_Passage provided:_
▬▬▬▬▬▬▬▬▬▬

Massive coastal guns were a feature colonial British maritime defence. If you have watched the old movie ‘Guns of Navarone’, you would remember such a gun battery. All that remains of the Ostenburg Ridge battery is a solitary, huge, 12-ton cannon. It is a classic remnant of old Ceylon. Three such guns originally made up the battery. The innovative British had used elephants to haul the guns into position high on the Ridge.

Over the years, the British naval station established many fortifications and the town blossomed into a garrison city. I simply could not comprehend the vast area of 850 acres that come under the jurisdiction of the Eastern Naval Command. While being shown around by my Navy guide, I reminded myself that the Navy area was only a part of the many small and large bays, coves, and inlets, including the commercial port, that open on to the vast Koddiar Bay.

Coastal defence cannon

The oldest traffic signal light system installed in Ceylon still operates on the Trinco Navy Base. Let me describe the small selection of sights in the Navy area.

▬▬▬▬▬▬▬▬▬▬

_Collected material:_

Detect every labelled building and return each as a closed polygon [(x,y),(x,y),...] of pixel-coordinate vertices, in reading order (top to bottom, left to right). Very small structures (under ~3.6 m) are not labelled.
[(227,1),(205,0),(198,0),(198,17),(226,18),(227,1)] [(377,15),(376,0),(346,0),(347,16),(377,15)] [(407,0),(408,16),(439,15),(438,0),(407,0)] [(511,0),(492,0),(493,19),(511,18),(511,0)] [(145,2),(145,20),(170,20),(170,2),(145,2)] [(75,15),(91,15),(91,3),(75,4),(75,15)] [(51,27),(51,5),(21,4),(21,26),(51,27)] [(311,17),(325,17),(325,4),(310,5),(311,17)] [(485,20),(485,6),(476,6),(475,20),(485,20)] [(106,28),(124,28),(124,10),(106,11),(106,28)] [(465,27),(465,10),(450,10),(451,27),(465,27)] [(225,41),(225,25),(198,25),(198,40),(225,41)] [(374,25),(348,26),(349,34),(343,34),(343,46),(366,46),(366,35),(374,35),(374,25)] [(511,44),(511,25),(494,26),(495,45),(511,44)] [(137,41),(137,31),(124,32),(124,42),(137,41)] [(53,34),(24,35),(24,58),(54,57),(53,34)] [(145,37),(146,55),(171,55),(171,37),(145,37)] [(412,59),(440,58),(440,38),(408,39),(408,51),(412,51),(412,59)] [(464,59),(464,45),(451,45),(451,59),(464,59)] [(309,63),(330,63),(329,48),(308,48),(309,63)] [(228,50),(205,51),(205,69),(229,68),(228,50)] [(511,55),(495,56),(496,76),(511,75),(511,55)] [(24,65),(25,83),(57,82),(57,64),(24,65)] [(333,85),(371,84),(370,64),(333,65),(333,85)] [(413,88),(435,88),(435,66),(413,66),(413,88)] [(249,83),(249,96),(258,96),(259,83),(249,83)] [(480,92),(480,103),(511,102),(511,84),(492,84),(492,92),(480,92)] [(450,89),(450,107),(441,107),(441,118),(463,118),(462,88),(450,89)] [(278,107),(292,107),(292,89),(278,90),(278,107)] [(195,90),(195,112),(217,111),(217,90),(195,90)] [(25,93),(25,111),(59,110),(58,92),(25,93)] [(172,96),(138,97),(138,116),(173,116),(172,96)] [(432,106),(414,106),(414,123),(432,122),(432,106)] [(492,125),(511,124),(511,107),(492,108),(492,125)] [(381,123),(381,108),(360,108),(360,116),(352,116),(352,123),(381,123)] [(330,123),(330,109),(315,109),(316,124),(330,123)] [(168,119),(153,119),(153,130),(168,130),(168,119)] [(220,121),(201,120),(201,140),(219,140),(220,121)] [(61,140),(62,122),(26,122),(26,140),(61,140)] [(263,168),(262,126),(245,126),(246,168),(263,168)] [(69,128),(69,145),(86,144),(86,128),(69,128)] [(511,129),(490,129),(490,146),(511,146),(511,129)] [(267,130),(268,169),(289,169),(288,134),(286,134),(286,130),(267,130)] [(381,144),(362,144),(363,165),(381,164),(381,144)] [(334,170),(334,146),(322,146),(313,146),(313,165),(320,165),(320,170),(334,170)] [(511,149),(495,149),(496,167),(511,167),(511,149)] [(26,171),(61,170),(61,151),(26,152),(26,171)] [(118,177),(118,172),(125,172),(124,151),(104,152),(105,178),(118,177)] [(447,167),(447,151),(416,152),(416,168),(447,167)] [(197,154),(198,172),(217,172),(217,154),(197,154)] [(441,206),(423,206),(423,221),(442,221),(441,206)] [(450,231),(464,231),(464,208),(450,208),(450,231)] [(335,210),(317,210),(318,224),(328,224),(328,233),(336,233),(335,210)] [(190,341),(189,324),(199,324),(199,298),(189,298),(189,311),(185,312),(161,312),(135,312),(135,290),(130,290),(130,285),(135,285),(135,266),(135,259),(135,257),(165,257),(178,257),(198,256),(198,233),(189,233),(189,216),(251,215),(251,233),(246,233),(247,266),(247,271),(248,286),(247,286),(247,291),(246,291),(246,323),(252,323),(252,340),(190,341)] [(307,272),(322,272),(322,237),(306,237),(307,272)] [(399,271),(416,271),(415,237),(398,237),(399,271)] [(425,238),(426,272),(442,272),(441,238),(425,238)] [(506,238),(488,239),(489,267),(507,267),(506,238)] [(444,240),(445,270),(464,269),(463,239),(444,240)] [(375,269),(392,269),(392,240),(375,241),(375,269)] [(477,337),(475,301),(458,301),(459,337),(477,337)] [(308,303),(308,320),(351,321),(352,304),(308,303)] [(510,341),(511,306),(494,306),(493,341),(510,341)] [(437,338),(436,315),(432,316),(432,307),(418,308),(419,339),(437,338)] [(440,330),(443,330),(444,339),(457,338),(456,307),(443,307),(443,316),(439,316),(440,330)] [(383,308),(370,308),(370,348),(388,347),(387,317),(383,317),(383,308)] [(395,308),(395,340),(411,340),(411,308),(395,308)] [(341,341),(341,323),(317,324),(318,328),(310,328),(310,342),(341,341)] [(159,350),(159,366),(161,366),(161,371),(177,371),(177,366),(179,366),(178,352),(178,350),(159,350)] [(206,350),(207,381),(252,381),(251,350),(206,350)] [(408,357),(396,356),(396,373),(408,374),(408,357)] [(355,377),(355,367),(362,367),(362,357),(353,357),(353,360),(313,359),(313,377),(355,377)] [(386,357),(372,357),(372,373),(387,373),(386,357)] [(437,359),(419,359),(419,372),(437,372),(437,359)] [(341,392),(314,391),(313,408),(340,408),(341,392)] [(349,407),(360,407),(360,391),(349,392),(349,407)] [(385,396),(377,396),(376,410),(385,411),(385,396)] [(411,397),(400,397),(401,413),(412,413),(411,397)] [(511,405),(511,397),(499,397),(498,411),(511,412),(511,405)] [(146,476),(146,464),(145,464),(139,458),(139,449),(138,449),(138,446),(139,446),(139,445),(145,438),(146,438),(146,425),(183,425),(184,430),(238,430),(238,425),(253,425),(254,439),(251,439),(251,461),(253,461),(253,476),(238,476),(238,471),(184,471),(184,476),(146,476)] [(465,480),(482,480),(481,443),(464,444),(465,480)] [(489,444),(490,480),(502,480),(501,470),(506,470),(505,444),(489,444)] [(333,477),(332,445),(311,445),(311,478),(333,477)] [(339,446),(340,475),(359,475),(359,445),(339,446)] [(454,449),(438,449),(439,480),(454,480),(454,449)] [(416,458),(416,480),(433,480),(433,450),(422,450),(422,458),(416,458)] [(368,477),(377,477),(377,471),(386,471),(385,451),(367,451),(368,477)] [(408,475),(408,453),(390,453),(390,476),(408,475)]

▬▬▬▬▬▬▬▬▬▬

_Problems to work on:_
a: Do these statements agree with the Trinco Navy Base passage? (i) The Ostenburg Ridge battery was originally made up of three guns. (ii) The British used horses to haul the guns up the Ridge. (iii) The area under the Eastern Naval Command covers 850 acres. Give yes or no for each, with the deciding words of the passage quoted.
b: Could you extend the Trinco Navy Base passage, picking up right after its final sentence?

_The answers:_
a:
(i) Yes: "Three such guns originally made up the battery."
(ii) No: "The innovative British had used elephants to haul the guns into position high on the Ridge."
(iii) Yes: "the vast area of 850 acres that come under the jurisdiction of the Eastern Naval Command"

b:
Navy House

One of the buildings that majestically rise from a cliff is the Navy House. Permission was granted to me by the Admiralty to visit this wonderful abode. The immaculate lawns and flower beds are an expression of naval discipline. The front view of this stately mansion resembles two decks of a merchant ship. The residence was originally built by a Moor in the 18th century. In 1812, Vice Admiral Samuel Hood, one of the British Royal Navy’s most famous commanders, became its first resident. The open verandah is referred to as the Stern Walk. A large bell positioned near the entrance caught my eye. Apparently, this bell had been brought from Myanmar. The wooden staircase of the house leads up to a grand upper floor with rooms to accommodate special guests. Today, the mansion is reserved for use by the President, visiting Heads of State and the Commander of the Navy.

There is a remarkable naval tradition here: all resident guests can sign their name on plaster of Paris, which is then framed and mounted on a wall. The balcony offers a panoramic view of the Trinco harbour with its many small islands. A sturdy dining table is laid out with antique cutlery. A brass plaque captures the essence of naval duty as stated by Lord Nelson “Duty is the greatest business of a sea officer, all private consideration must give way to it, however painful it may be.”

Ostenburg Ridge

Covering an expanse of almost 7.5 acres is Ostenburg Ridge, a high point that overlooks the naval harbour. The broad ridge offers a vantage point for defence, and the British Admiralty positioned some of its coastal defences here. Primary among them is Hoods Tower built by Vice Admiral Hood. The tower is three stories tall. As I climbed to the top the view of the harbour was exhilarating. The top of the Tower was used by sentries to monitor the approaches to the harbour. If hostile craft were detected the Officer of the Watch would dial the alarm to the gun battery at ‘Gun Site’. The Navy has taken care to preserve the old service telephone used for this purpose.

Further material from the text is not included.